## What to work on:
Return word for word the lines of the listing below, starting with the line that contains "Check: Volume on the water" and going on through the line that contains "Measurement: 39.7°C", with both of those lines included. Leave the pictures out of your answer.

## Extracted entries:
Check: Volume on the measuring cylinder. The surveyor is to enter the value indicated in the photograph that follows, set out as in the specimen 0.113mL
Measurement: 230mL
---
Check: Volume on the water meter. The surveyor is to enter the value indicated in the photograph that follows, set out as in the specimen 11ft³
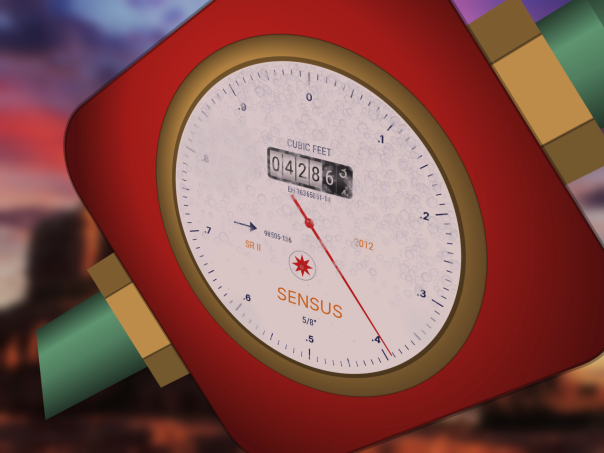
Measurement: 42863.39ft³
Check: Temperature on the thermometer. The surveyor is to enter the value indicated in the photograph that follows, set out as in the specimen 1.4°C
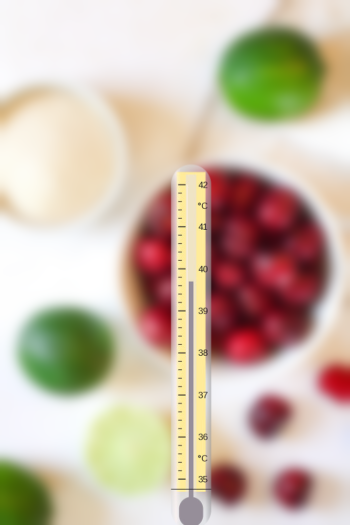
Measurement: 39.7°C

## Response area:
Check: Volume on the water meter. The surveyor is to enter the value indicated in the photograph that follows, set out as in the specimen 11ft³
Measurement: 42863.39ft³
Check: Temperature on the thermometer. The surveyor is to enter the value indicated in the photograph that follows, set out as in the specimen 1.4°C
Measurement: 39.7°C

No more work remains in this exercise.